About this task:
Take each line from the entries that holds "request" and copy it out.

Information shown:
________________________________________

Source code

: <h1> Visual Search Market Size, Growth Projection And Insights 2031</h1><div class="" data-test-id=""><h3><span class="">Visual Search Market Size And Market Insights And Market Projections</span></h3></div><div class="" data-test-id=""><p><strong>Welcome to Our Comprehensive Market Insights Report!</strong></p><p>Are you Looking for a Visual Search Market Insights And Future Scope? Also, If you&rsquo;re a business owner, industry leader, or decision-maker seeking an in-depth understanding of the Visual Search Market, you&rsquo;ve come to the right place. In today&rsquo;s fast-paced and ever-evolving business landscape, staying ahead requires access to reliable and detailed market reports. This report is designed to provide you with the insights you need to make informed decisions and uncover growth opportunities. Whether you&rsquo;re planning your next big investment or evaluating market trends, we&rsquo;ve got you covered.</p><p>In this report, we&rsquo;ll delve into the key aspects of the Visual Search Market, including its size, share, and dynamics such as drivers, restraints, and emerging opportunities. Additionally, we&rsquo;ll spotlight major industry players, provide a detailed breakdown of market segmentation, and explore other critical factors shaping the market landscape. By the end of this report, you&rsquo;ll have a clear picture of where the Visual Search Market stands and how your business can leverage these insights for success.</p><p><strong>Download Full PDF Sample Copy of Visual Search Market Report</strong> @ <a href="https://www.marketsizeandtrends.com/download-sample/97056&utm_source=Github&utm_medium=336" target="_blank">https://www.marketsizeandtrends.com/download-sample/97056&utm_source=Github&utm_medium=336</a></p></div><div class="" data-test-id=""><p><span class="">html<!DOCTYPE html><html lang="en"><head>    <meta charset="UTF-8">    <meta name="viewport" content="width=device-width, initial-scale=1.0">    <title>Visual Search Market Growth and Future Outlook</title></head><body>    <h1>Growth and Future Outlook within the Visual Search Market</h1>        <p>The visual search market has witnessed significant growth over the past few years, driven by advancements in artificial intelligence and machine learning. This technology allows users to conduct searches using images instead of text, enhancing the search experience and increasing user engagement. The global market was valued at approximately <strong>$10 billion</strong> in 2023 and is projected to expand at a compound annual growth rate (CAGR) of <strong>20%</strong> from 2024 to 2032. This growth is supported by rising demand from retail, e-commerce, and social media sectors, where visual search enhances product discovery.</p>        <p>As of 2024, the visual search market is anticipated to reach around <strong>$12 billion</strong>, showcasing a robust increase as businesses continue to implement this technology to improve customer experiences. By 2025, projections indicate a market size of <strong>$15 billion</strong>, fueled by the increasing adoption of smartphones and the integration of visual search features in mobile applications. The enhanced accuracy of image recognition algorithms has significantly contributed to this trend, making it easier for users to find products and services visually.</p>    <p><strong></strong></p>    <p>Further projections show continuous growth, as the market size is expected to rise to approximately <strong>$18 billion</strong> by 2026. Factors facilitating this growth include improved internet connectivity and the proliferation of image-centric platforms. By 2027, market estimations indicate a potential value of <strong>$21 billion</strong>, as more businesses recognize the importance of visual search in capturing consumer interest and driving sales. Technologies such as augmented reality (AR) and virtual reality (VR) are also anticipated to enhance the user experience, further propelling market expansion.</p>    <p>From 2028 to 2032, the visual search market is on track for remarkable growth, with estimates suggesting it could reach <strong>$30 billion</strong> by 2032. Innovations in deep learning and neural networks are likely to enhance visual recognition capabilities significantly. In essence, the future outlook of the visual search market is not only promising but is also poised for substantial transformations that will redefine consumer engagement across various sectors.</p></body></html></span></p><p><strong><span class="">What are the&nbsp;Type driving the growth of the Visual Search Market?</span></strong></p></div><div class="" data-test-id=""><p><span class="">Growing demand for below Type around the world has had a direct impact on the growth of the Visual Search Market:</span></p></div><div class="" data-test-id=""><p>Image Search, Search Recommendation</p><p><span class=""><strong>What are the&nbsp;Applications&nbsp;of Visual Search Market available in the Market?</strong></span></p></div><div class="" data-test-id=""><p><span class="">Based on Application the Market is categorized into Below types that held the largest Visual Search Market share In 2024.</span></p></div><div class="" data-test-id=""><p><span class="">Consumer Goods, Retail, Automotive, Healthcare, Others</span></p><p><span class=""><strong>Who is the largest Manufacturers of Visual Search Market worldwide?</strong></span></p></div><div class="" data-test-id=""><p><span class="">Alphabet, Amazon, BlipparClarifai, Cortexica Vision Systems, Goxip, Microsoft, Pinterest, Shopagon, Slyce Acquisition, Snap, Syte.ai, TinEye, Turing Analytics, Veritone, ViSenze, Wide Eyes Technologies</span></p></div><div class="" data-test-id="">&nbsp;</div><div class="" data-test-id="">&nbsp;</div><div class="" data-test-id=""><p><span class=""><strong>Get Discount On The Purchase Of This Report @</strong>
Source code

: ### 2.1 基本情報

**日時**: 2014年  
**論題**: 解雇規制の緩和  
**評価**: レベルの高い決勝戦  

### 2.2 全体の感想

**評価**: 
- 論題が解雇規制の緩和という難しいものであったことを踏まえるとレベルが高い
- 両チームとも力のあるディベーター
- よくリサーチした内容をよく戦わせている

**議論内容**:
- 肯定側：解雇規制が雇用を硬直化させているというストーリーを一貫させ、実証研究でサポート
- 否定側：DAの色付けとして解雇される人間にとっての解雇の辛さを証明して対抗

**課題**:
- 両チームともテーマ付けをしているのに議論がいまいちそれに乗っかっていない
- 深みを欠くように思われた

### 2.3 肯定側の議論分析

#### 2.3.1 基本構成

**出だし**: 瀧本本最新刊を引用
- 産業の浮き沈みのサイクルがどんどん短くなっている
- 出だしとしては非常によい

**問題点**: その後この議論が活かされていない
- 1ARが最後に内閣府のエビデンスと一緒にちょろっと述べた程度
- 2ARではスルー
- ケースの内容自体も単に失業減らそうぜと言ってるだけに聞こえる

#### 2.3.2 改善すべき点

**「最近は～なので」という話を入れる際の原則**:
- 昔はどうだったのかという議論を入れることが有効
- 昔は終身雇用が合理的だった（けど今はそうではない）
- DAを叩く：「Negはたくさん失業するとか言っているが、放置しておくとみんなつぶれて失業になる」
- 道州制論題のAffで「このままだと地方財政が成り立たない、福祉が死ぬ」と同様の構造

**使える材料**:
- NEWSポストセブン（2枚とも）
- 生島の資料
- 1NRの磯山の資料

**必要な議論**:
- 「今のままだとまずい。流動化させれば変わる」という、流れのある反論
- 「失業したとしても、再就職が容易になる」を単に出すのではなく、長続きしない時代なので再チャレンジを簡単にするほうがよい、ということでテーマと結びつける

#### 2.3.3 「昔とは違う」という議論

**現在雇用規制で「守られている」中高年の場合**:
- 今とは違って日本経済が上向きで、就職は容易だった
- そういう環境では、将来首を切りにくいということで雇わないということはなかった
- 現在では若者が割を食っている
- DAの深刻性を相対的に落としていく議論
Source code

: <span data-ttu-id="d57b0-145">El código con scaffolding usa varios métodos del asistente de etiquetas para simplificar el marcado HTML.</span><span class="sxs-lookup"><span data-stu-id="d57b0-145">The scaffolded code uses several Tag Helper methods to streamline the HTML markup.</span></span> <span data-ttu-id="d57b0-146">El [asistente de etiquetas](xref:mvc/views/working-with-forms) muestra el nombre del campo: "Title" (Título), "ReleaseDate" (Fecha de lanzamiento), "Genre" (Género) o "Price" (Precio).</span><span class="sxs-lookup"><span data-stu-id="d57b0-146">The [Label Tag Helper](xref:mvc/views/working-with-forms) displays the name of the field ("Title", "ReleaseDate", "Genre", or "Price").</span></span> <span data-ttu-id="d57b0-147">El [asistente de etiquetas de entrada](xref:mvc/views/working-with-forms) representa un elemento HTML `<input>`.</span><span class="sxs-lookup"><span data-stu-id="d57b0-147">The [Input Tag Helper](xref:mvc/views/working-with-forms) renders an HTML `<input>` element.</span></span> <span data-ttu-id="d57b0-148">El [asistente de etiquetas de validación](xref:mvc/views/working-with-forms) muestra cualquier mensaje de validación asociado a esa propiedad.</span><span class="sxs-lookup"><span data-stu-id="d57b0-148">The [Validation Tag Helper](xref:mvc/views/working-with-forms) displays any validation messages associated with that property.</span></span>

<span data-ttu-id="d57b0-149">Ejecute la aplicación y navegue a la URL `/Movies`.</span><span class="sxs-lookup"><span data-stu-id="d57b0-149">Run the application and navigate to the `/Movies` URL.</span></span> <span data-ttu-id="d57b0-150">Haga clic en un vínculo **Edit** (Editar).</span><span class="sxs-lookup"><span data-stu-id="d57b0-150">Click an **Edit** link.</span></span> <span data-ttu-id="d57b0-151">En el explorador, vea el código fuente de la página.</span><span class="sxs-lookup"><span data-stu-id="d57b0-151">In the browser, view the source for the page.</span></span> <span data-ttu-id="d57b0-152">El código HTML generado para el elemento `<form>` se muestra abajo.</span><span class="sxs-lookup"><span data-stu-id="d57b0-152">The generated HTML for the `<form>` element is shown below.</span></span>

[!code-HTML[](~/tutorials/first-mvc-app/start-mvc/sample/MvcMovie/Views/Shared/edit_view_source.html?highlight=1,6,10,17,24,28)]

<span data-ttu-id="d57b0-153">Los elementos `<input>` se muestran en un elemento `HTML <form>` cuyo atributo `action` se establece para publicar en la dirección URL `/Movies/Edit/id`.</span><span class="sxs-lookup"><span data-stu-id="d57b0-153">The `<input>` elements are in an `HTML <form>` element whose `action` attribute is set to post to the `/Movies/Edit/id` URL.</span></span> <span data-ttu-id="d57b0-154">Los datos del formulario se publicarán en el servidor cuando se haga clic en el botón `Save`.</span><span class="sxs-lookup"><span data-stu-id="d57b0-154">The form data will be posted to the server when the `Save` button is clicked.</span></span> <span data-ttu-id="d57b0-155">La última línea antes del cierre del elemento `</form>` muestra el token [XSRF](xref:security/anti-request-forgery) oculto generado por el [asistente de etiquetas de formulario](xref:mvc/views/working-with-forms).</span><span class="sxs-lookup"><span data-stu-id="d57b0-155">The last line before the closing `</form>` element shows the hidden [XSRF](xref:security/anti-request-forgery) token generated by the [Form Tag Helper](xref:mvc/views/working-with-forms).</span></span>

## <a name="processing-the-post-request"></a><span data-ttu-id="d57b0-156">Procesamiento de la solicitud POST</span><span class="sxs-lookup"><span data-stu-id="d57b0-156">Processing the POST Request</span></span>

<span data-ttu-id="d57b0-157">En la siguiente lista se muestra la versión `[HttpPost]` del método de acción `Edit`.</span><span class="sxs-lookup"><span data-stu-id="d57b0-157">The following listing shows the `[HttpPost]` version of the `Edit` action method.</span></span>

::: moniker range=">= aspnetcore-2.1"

________________________________________

The answer:
<span data-ttu-id="d57b0-153">Los elementos `<input>` se muestran en un elemento `HTML <form>` cuyo atributo `action` se establece para publicar en la dirección URL `/Movies/Edit/id`.</span><span class="sxs-lookup"><span data-stu-id="d57b0-153">The `<input>` elements are in an `HTML <form>` element whose `action` attribute is set to post to the `/Movies/Edit/id` URL.</span></span> <span data-ttu-id="d57b0-154">Los datos del formulario se publicarán en el servidor cuando se haga clic en el botón `Save`.</span><span class="sxs-lookup"><span data-stu-id="d57b0-154">The form data will be posted to the server when the `Save` button is clicked.</span></span> <span data-ttu-id="d57b0-155">La última línea antes del cierre del elemento `</form>` muestra el token [XSRF](xref:security/anti-request-forgery) oculto generado por el [asistente de etiquetas de formulario](xref:mvc/views/working-with-forms).</span><span class="sxs-lookup"><span data-stu-id="d57b0-155">The last line before the closing `</form>` element shows the hidden [XSRF](xref:security/anti-request-forgery) token generated by the [Form Tag Helper](xref:mvc/views/working-with-forms).</span></span>
## <a name="processing-the-post-request"></a><span data-ttu-id="d57b0-156">Procesamiento de la solicitud POST</span><span class="sxs-lookup"><span data-stu-id="d57b0-156">Processing the POST Request</span></span>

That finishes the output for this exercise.